Oxidative stress and inflammation following sub-lethal oral exposure of cypermethrin in rats: mitigating potential of epicatechin

• Published in: Heliyon Vol. 5; no. 8; p. e02274
• Main Authors: Afolabi, Olusegun Kayode, Aderibigbe, Felix Adesola, Folarin, Dasola Teslim, Arinola, Abimbola, Wusu, Adedoja Dorcas
• Format: Journal Article
• Language: English
• Published: England Elsevier Ltd 01.08.2019; Elsevier
• Subjects: Antioxidants; Biochemistry; Cypermethrin; Environmental hazard; Environmental toxicology; Epicatechin; Food science; Inflammation; Oxidative stress; Toxicology; Environmental toxicology; Antioxidants; Oxidative stress; Toxicology; Cypermethrin; Biochemistry; Inflammation; Food science; Environmental hazard; Epicatechin
• ISSN: 2405-8440; 2405-8440
• DOI: 10.1016/j.heliyon.2019.e02274

Cypermethrin (CYP), a synthetic pyrethroid is a common environmental toxicant owing to its wide usage as a broad-spectrum insecticide.
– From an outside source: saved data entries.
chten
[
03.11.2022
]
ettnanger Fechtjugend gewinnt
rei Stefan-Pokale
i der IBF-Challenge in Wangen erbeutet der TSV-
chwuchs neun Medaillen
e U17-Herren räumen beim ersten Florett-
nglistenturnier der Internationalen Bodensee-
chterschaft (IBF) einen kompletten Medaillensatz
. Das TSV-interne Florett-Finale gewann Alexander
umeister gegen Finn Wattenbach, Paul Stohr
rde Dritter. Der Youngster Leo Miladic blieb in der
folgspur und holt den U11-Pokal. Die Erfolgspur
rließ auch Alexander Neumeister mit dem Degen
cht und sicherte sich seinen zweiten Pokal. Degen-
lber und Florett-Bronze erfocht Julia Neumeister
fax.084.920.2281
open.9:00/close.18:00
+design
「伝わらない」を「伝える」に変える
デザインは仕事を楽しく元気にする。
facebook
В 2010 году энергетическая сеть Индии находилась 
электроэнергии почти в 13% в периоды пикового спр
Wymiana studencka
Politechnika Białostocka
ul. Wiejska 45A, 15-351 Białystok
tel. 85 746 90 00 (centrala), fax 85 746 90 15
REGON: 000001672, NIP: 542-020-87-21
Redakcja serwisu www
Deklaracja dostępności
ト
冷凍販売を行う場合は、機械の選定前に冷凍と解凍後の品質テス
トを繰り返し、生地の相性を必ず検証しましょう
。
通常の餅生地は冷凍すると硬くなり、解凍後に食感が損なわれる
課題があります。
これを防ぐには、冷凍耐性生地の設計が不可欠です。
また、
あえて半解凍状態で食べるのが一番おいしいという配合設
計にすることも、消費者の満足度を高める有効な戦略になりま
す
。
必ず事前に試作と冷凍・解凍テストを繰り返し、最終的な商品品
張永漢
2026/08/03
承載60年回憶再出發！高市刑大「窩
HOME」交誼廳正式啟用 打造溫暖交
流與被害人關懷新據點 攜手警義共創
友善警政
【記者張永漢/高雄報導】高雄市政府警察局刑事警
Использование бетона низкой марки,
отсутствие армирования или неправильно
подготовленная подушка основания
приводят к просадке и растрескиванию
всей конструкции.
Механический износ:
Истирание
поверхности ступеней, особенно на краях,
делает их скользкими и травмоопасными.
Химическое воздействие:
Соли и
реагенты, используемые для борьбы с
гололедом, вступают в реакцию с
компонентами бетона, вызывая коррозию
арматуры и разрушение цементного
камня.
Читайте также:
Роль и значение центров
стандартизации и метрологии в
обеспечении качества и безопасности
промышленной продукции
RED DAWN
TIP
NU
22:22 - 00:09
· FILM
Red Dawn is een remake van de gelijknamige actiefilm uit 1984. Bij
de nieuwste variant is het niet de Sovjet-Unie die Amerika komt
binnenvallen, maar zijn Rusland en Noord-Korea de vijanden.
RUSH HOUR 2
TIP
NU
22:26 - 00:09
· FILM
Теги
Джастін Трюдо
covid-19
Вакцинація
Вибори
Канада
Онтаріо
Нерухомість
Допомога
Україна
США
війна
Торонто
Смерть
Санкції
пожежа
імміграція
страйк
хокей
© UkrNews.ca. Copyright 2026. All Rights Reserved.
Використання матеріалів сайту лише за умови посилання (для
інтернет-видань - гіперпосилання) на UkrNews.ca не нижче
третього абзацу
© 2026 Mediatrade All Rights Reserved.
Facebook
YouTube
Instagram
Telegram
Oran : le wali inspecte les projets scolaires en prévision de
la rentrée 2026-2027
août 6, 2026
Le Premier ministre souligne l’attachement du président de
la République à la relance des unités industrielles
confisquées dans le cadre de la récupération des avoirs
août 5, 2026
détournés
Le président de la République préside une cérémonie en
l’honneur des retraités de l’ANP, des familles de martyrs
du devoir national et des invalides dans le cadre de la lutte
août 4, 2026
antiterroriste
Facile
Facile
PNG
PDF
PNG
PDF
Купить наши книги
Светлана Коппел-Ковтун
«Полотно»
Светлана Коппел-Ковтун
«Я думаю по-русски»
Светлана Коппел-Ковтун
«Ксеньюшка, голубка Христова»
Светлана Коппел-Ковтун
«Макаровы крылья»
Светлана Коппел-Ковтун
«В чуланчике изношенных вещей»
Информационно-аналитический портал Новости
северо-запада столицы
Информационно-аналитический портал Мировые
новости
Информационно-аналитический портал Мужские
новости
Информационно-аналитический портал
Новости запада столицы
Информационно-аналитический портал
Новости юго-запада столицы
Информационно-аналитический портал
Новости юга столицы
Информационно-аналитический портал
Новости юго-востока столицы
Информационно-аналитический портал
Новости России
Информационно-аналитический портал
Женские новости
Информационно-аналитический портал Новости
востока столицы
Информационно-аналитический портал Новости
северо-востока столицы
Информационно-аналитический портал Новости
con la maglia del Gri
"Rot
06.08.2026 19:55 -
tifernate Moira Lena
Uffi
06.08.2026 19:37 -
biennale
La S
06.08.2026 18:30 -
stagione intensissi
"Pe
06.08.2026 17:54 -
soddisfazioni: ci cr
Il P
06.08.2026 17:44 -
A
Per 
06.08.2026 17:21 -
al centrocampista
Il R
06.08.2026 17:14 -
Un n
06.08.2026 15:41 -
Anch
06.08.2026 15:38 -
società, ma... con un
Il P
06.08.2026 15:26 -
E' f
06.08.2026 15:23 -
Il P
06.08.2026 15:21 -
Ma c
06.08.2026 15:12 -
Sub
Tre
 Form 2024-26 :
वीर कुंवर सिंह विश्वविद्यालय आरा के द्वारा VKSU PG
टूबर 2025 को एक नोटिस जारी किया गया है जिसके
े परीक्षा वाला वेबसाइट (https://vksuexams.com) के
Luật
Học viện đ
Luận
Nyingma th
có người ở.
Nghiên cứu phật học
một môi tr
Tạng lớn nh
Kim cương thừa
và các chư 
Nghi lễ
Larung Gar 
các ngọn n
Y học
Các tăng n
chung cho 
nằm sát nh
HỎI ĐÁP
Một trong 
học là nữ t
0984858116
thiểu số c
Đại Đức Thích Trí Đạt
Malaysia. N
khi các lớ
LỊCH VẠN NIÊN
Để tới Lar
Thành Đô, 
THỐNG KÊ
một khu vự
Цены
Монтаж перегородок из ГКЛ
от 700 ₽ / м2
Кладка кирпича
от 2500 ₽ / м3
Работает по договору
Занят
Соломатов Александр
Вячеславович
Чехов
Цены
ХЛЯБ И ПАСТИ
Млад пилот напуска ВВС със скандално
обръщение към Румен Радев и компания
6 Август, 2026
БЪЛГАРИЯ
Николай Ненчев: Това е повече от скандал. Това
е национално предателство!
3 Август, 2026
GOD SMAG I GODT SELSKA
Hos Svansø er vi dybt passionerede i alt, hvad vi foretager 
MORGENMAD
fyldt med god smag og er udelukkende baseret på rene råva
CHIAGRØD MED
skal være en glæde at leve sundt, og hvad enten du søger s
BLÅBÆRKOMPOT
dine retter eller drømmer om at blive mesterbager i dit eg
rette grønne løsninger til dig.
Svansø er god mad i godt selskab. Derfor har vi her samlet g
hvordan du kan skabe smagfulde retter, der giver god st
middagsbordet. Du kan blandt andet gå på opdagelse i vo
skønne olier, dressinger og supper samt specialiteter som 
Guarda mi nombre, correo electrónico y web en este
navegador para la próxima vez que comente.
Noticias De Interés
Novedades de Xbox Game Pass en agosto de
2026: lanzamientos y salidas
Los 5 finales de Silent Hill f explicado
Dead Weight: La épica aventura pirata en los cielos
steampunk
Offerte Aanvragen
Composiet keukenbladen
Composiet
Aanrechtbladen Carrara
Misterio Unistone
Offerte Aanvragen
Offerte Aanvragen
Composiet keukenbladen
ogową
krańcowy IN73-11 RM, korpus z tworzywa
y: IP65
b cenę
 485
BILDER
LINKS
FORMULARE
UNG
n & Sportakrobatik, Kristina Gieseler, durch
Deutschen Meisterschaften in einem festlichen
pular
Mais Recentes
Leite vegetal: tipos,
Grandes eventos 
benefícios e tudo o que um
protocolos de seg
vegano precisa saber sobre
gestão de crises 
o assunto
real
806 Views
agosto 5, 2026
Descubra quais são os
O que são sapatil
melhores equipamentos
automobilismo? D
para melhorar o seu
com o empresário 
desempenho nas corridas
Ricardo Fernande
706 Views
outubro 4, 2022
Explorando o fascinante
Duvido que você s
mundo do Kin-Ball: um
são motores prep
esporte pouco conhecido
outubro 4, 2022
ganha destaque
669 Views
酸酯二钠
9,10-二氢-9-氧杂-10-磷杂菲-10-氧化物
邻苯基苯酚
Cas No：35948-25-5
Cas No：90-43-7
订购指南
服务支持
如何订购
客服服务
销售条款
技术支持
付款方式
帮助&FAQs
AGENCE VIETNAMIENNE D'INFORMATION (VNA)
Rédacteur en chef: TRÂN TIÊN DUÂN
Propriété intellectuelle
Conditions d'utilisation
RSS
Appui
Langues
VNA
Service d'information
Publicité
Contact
Its exposure to non-target organisms, including man, elicits numerous adverse effects making it a major public health issue. Epicatechin (EC) has proven anti-oxidative and anti-inflammatory properties. The present study was undertaken to evaluate the protective efficacy of epicatechin with regards to altered oxidative and inflammatory parameters subsequent to CYP treatment in rats. Animals were divided into four groups. The first group served as the control, while groups 2, 3, and 4 were orally treated with EC (30 mg kg−1 body weight), CYP (25 mg kg−1 body weight), and CYP plus EC, respectively. Oral administration of CYP for 14 days increased the levels of oxidative stress markers such as malondialdehyde, lipid hydroperoxides, and advanced oxidized protein products in the liver and kidney. These were accompanied by a decrease in glutathione and total antioxidant capacity levels. The activity of the enzyme superoxide dismutase was increased while catalase and glutathione peroxidase activities were decreased in these organs. Moreover, CYP increased plasma levels of the pro-inflammatory cytokines, interleukin-6 and tumor necrosis factor alpha. The plasma content of the nitrative nucleic acid marker, 8-nitroguanine was also markedly elevated by CYP. Administration of EC to CYP-exposed rats mitigated the induced oxidative and inflammatory effects. These data suggest that EC can attenuate the toxic effects induced by CYP exposure.